* _EXCERTO_:
====
A confiança está “a montante” da motivação e dela depende a produtividade. Trabalhadores confiantes nas suas organizações são mais eficazes e focados nos resultados. E os líderes têm de estar atentos. Sobretudo, comprometidos. “É por isso que fazemos sempre uma provocação inicial: se um líder não partilha desta crença, não vale a pena investir tempo e dinheiro numa abordagem de gestão por valores. Porque o que temos visto é que há muitas organizações que entram em programas de coaching, de teambuilding, de transformação, entre tantos outros, só para dizerem que o fizeram”, defende Isabel de Melo. Para estas consultoras é preciso trabalhar a níveis mais profundos, já que não se cria confiança se se trabalhar apenas os comportamentos. “É preciso, primeiro, ajustar ou mudar os valores que vigoram na empresa, para influenciar as crenças que existem no seu seio e, dessa forma, ter impacto no comportamento de todos. Quando acreditamos, mudamos os comportamentos. Para trabalhar a mudança, temos de trabalhar os valores”, garante Paula Borges.
É por isso que os líderes “não podem dizer uma coisa e fazer outra”, asseveram as consultoras, inspiradas pela teoria do norte-americano Richard Barrett (especialista em recursos humanos e na evolução dos valores humanos nas organizações), a base do seu trabalho (ver gráfico das páginas anteriores). Barrett acredita que quando um líder ou empregado trabalha ao nível da sobrevivência, apenas para garantir as necessidades básicas, a rentabilidade ou o salário, consoante o caso, não se operam verdadeiras transformações. Estas também não acontecem quando trabalhamos para alimentar a nossa autoestima, o nosso ego: a verdadeira transformação acontece quando o líder e o trabalhador estão ao serviço dos outros.
====
* _DADOS BRUTOS_:
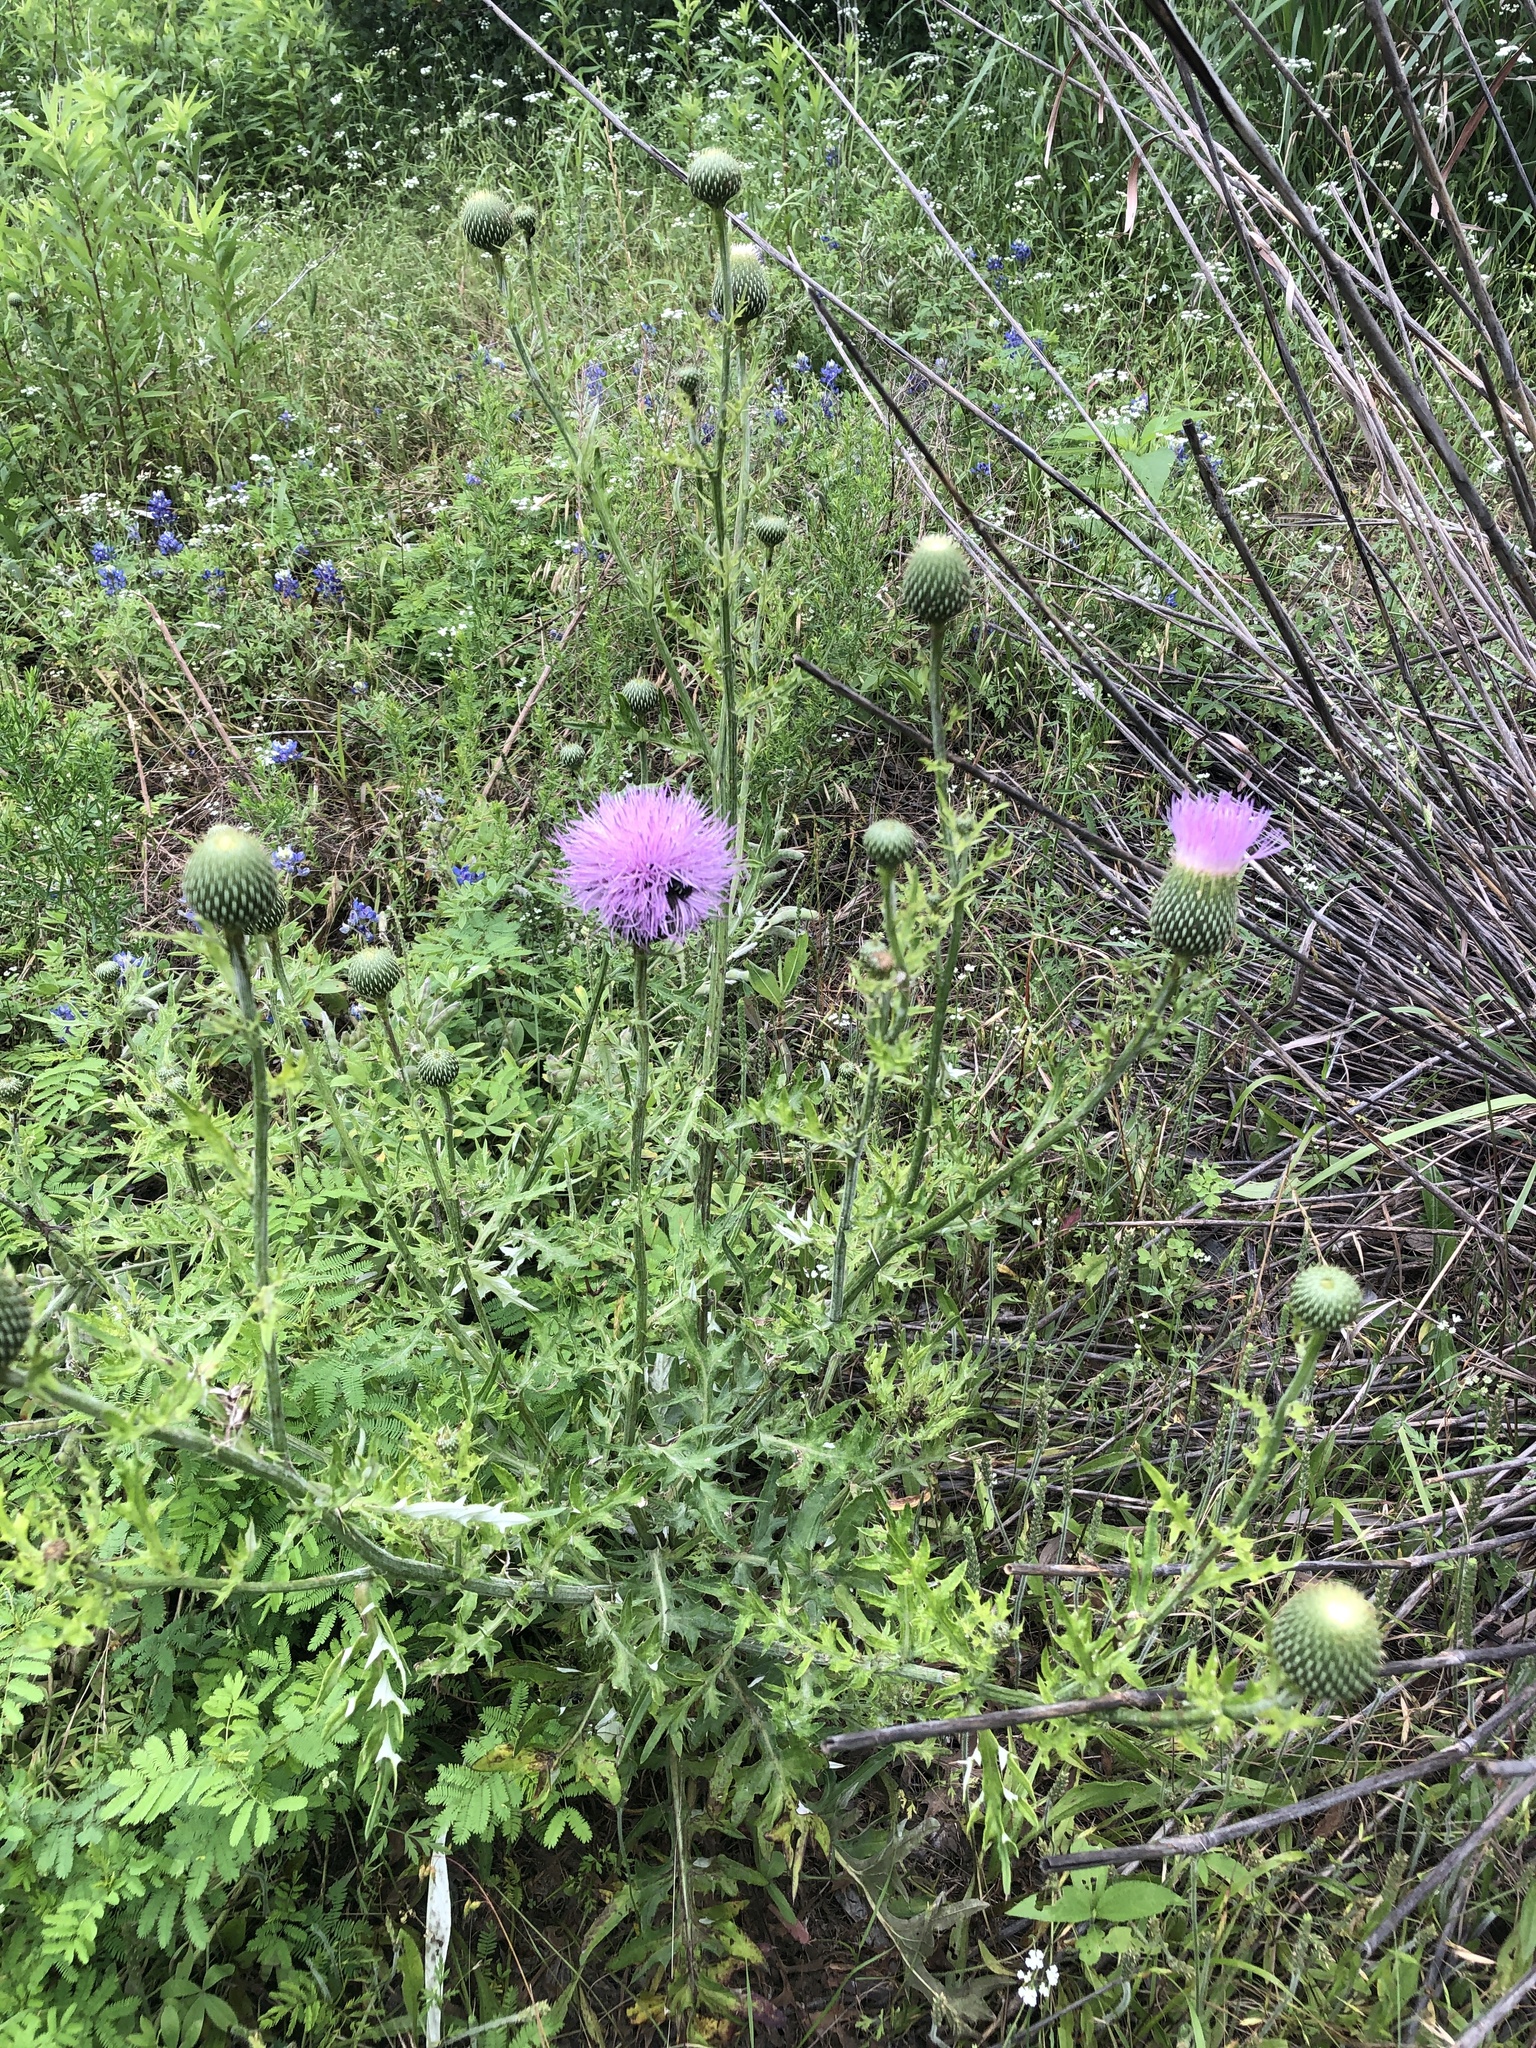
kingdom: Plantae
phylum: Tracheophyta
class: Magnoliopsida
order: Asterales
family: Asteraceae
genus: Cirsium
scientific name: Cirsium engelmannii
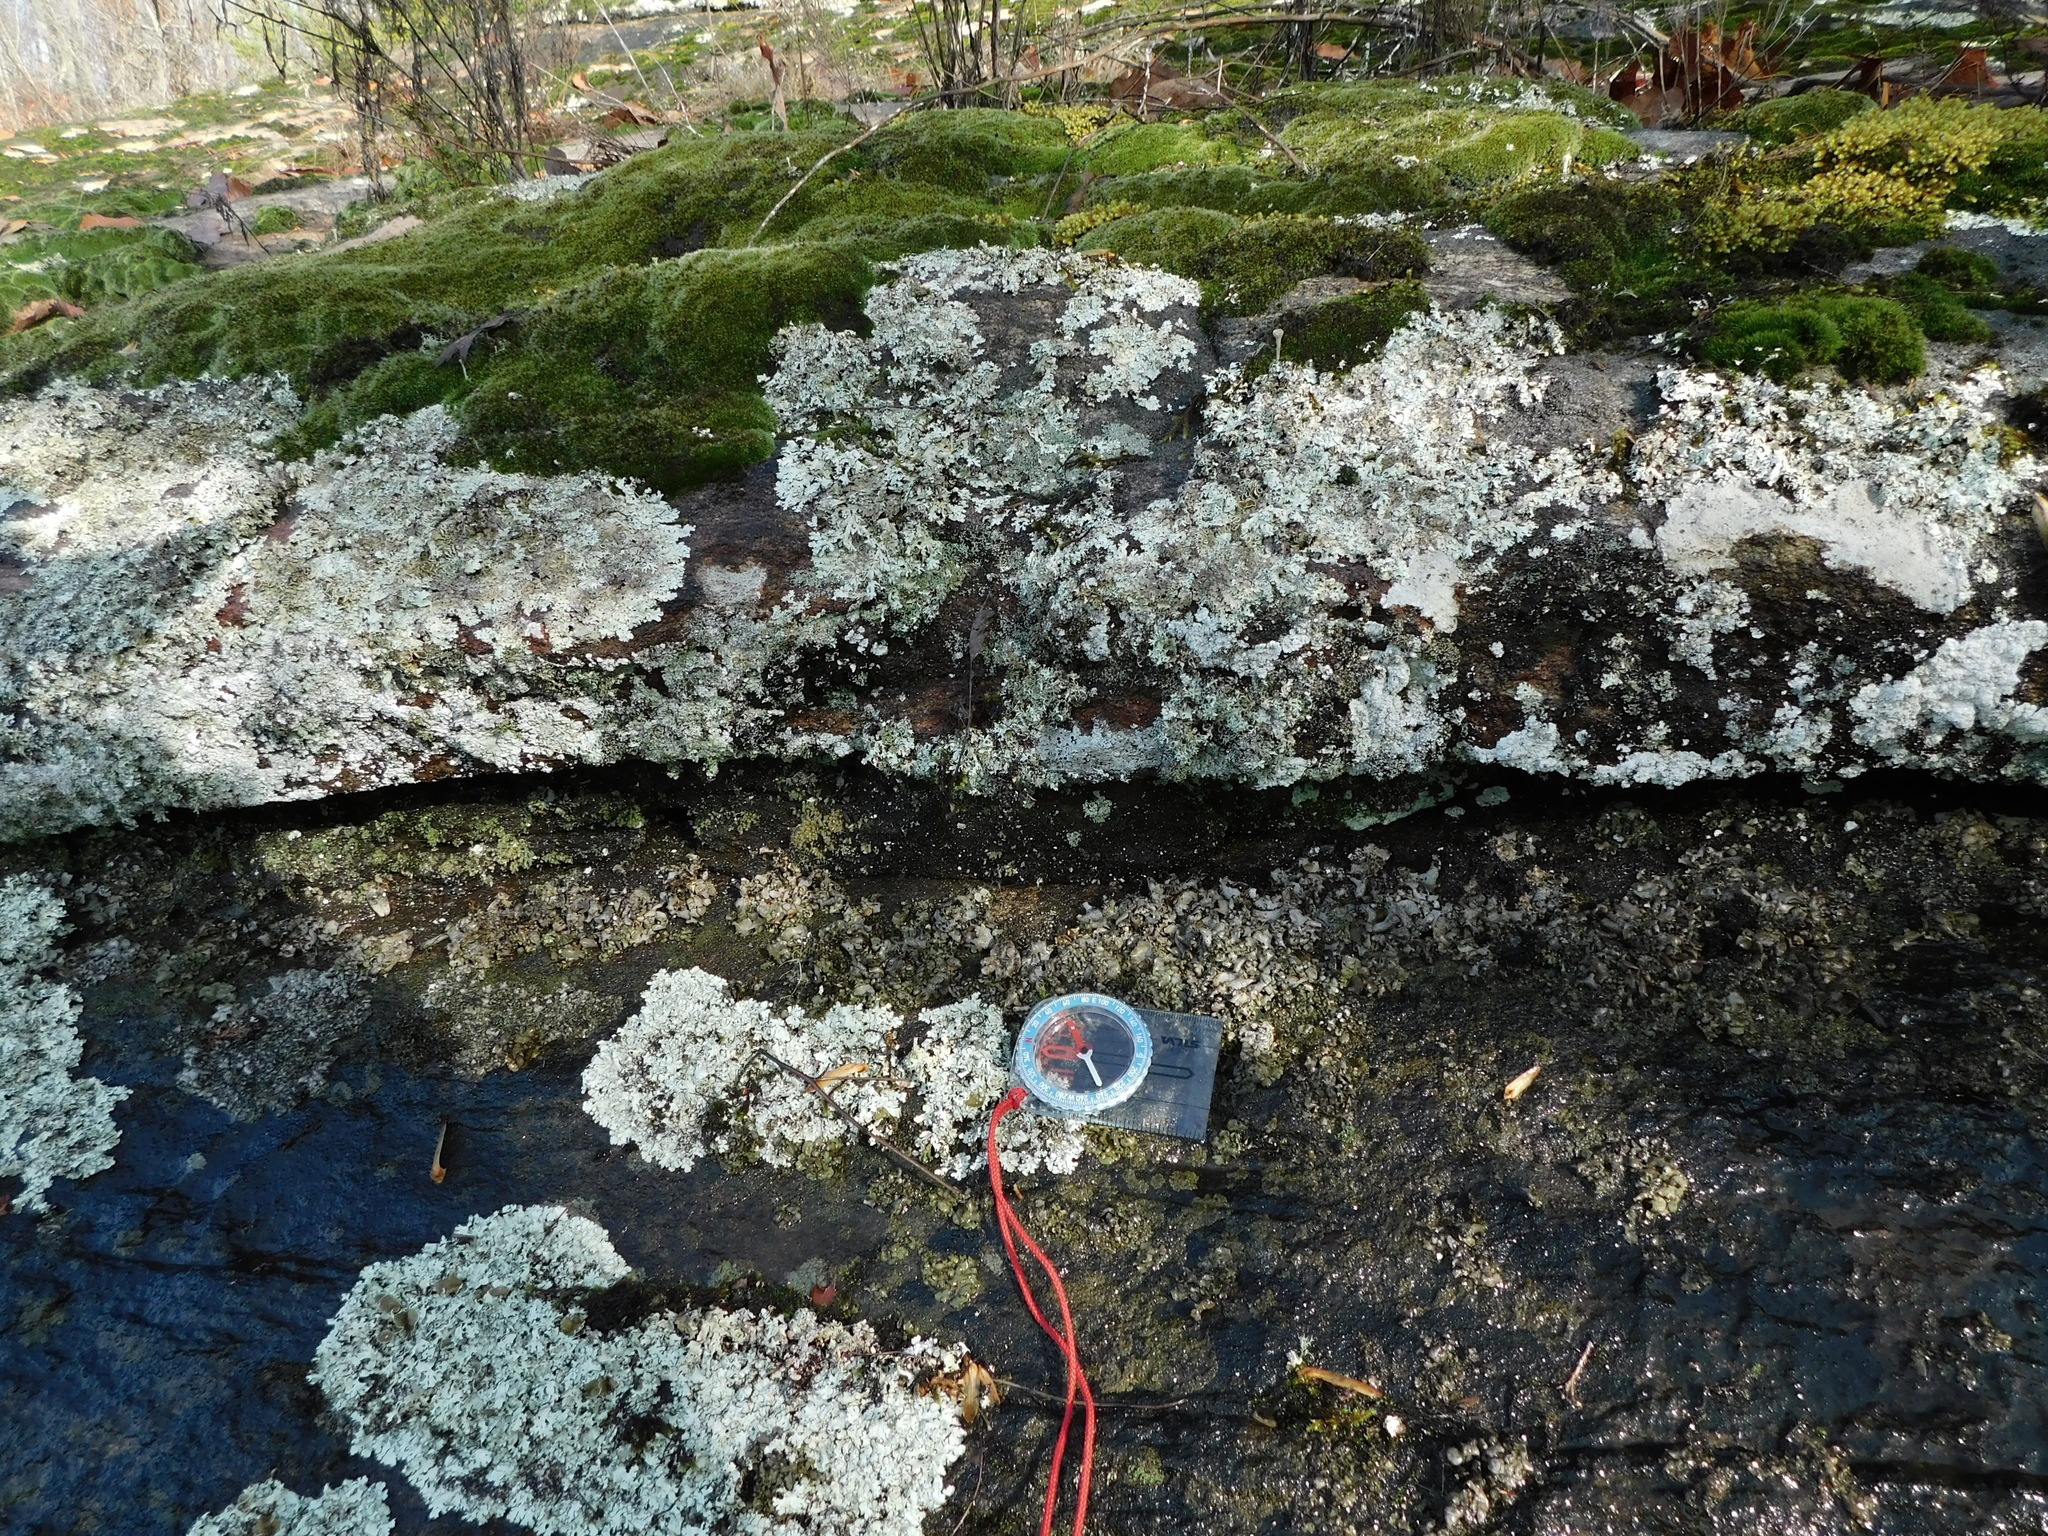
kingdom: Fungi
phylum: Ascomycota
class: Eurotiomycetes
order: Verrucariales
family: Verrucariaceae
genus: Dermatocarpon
====
* _EXERCÍCIO PROPOSTO 1_: Que pessoas são nomeadas no excerto sobre a confiança nas organizações? Indique-as todas.
* _EXERCÍCIO PROPOSTO 2_: Pode reproduzir a parte do excerto que abre com as palavras "É por isso que os" e fecha com "serviço dos outros.", substituindo "consultoras" por "especialistas"?
* _EXERCÍCIO PROPOSTO 3_:
Responda às perguntas sobre o excerto:
(a) Segundo Paula Borges, o que temos de trabalhar para trabalhar a mudança?
(b) Em que é especialista Richard Barrett?
(c) Segundo Barrett, quando acontece a verdadeira transformação?

* _RESPOSTA COMPLETA 1_: Isabel de Melo, Paula Borges e Richard Barrett.

* _RESPOSTA COMPLETA 2_:
É por isso que os líderes “não podem dizer uma coisa e fazer outra”, asseveram as especialistas, inspiradas pela teoria do norte-americano Richard Barrett (especialista em recursos humanos e na evolução dos valores humanos nas organizações), a base do seu trabalho (ver gráfico das páginas anteriores). Barrett acredita que quando um líder ou empregado trabalha ao nível da sobrevivência, apenas para garantir as necessidades básicas, a rentabilidade ou o salário, consoante o caso, não se operam verdadeiras transformações. Estas também não acontecem quando trabalhamos para alimentar a nossa autoestima, o nosso ego: a verdadeira transformação acontece quando o líder e o trabalhador estão ao serviço dos outros.

* _RESPOSTA COMPLETA 3_:
(a) Os valores.
(b) Em recursos humanos e na evolução dos valores humanos nas organizações.
(c) Quando o líder e o trabalhador estão ao serviço dos outros.